• [EXERCISE OBJECTIVE] The answer must be an exact copy of the entries that follow, with all images removed.

• [DATA EXTRACT]
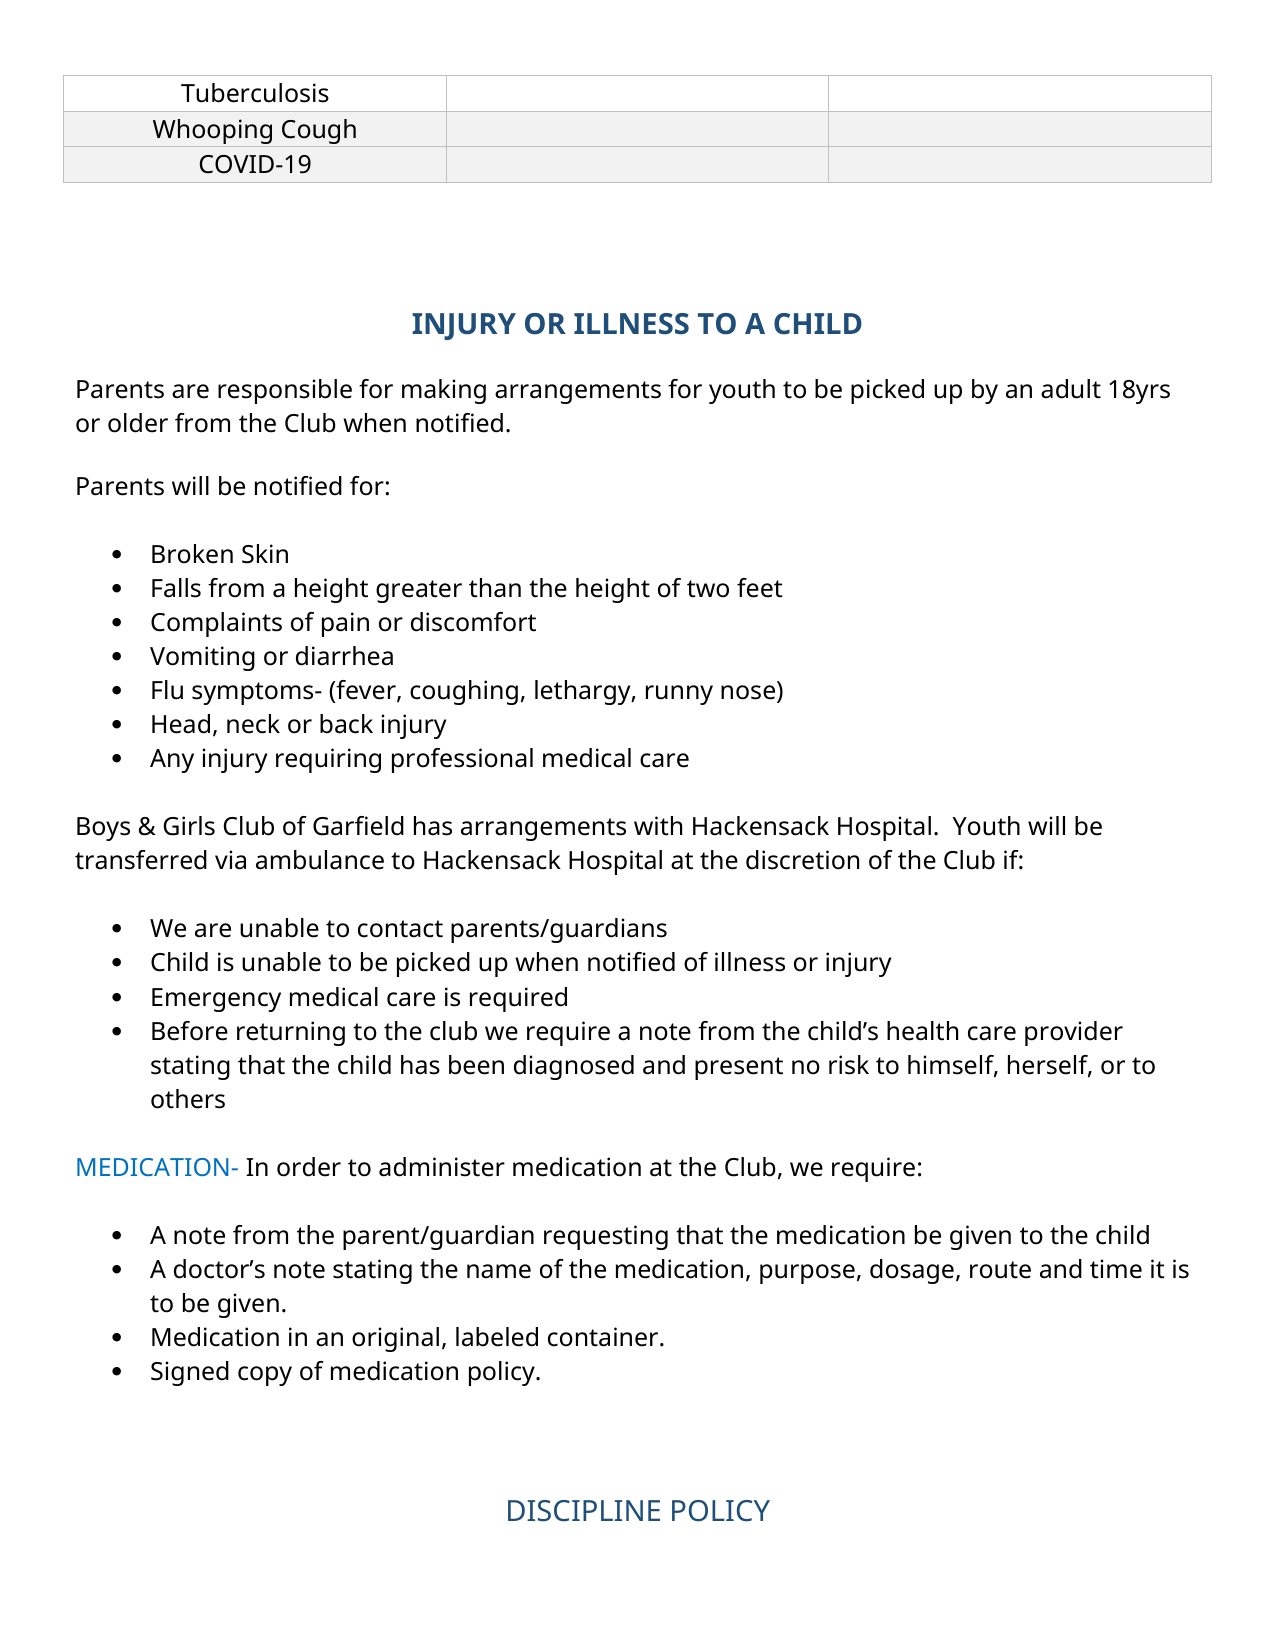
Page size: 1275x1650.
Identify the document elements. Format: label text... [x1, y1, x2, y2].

table_cell [447, 76, 828, 111]
list A note from the parent/guardian requesting that the medication be given to the child [112, 1218, 1200, 1252]
table_cell [829, 147, 1211, 182]
table_cell [829, 112, 1211, 146]
table_cell COVID-19 [64, 147, 446, 182]
list Head, neck or back injury [112, 707, 1200, 741]
text DISCIPLINE POLICY [75, 1490, 1200, 1530]
list Complaints of pain or discomfort [112, 604, 1200, 638]
table_cell [447, 147, 828, 182]
text Parents will be notified for: [75, 468, 1200, 502]
text MEDICATION- In order to administer medication at the Club, we require: [75, 1149, 1200, 1183]
list Falls from a height greater than the height of two feet [112, 570, 1200, 604]
text Parents are responsible for making arrangements for youth to be picked up by an adult 18yrs or older from the Club when notified. [75, 371, 1200, 468]
list Any injury requiring professional medical care [112, 741, 1200, 775]
table_cell Tuberculosis [64, 76, 446, 111]
list Signed copy of medication policy. [112, 1354, 1200, 1388]
list Child is unable to be picked up when notified of illness or injury [112, 945, 1200, 979]
list Emergency medical care is required [112, 979, 1200, 1013]
list Flu symptoms- (fever, coughing, lethargy, runny nose) [112, 673, 1200, 707]
list We are unable to contact parents/guardians [112, 911, 1200, 945]
text INJURY OR ILLNESS TO A CHILD [75, 303, 1200, 371]
table_cell [829, 76, 1211, 111]
list Before returning to the club we require a note from the child’s health care provider stating that the child has been diagnosed and present no risk to himself, herself, or to others [112, 1013, 1200, 1115]
table_cell Whooping Cough [64, 112, 446, 146]
list Medication in an original, labeled container. [112, 1320, 1200, 1354]
text Boys & Girls Club of Garfield has arrangements with Hackensack Hospital. Youth will be transferred via ambulance to Hackensack Hospital at the discretion of the Club if: [75, 809, 1200, 877]
table_cell [447, 112, 828, 146]
list A doctor’s note stating the name of the medication, purpose, dosage, route and time it is to be given. [112, 1252, 1200, 1320]
list Vomiting or diarrhea [112, 638, 1200, 673]
list Broken Skin [112, 536, 1200, 570]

• [RESPONSE TO THE TASK]
Page size: 1275x1650.
Identify the document elements. Format: label text... [x1, y1, x2, y2].

table_cell [447, 76, 828, 111]
list A note from the parent/guardian requesting that the medication be given to the child [112, 1218, 1200, 1252]
table_cell [829, 147, 1211, 182]
table_cell [829, 112, 1211, 146]
table_cell COVID-19 [64, 147, 446, 182]
list Head, neck or back injury [112, 707, 1200, 741]
text DISCIPLINE POLICY [75, 1490, 1200, 1530]
list Complaints of pain or discomfort [112, 604, 1200, 638]
table_cell [447, 147, 828, 182]
text Parents will be notified for: [75, 468, 1200, 502]
text MEDICATION- In order to administer medication at the Club, we require: [75, 1149, 1200, 1183]
list Falls from a height greater than the height of two feet [112, 570, 1200, 604]
text Parents are responsible for making arrangements for youth to be picked up by an adult 18yrs or older from the Club when notified. [75, 371, 1200, 468]
list Any injury requiring professional medical care [112, 741, 1200, 775]
table_cell Tuberculosis [64, 76, 446, 111]
list Signed copy of medication policy. [112, 1354, 1200, 1388]
list Child is unable to be picked up when notified of illness or injury [112, 945, 1200, 979]
list Emergency medical care is required [112, 979, 1200, 1013]
list Flu symptoms- (fever, coughing, lethargy, runny nose) [112, 673, 1200, 707]
list We are unable to contact parents/guardians [112, 911, 1200, 945]
text INJURY OR ILLNESS TO A CHILD [75, 303, 1200, 371]
table_cell [829, 76, 1211, 111]
list Before returning to the club we require a note from the child’s health care provider stating that the child has been diagnosed and present no risk to himself, herself, or to others [112, 1013, 1200, 1115]
table_cell Whooping Cough [64, 112, 446, 146]
list Medication in an original, labeled container. [112, 1320, 1200, 1354]
text Boys & Girls Club of Garfield has arrangements with Hackensack Hospital. Youth will be transferred via ambulance to Hackensack Hospital at the discretion of the Club if: [75, 809, 1200, 877]
table_cell [447, 112, 828, 146]
list A doctor’s note stating the name of the medication, purpose, dosage, route and time it is to be given. [112, 1252, 1200, 1320]
list Vomiting or diarrhea [112, 638, 1200, 673]
list Broken Skin [112, 536, 1200, 570]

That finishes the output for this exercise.